• Exercise description
The reply should contain only the lines from the start of the records through the line with "f_number: 5.6", reproduced verbatim and without pictures.

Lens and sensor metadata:
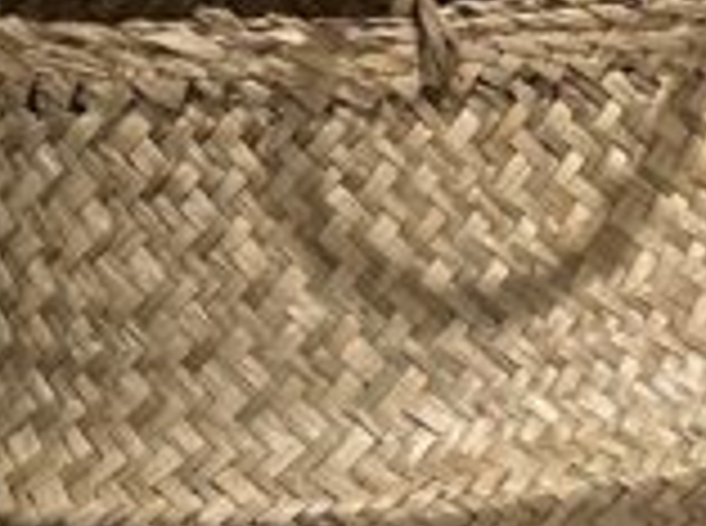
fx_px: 3195
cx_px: 791
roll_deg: -0.1
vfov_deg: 9.4
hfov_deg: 12.4
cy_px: 139
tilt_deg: -7.1
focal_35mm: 157
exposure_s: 1/41
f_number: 1.78
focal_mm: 6.86
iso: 160
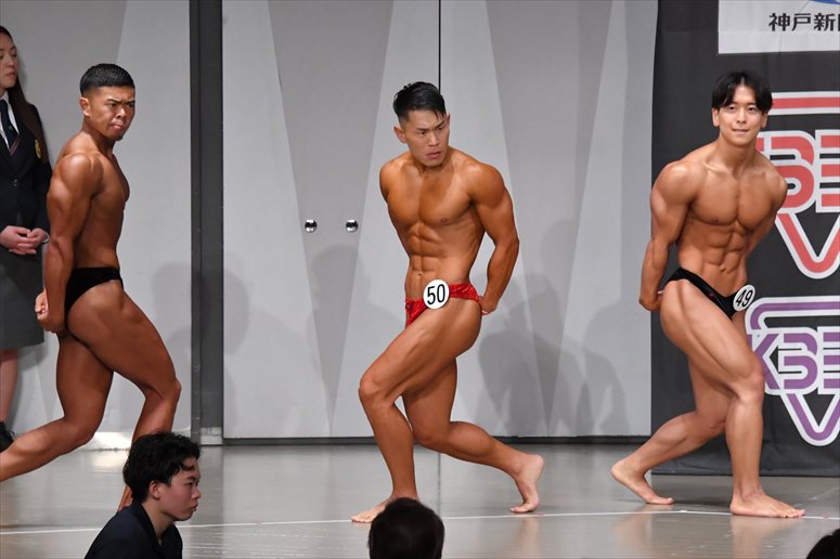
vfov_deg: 5.7
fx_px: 5597
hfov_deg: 8.6
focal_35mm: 240
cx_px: 420
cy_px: 280
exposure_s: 1/400
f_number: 5.6
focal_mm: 160
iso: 6400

• Response
fx_px: 3195
cx_px: 791
roll_deg: -0.1
vfov_deg: 9.4
hfov_deg: 12.4
cy_px: 139
tilt_deg: -7.1
focal_35mm: 157
exposure_s: 1/41
f_number: 1.78
focal_mm: 6.86
iso: 160
vfov_deg: 5.7
fx_px: 5597
hfov_deg: 8.6
focal_35mm: 240
cx_px: 420
cy_px: 280
exposure_s: 1/400
f_number: 5.6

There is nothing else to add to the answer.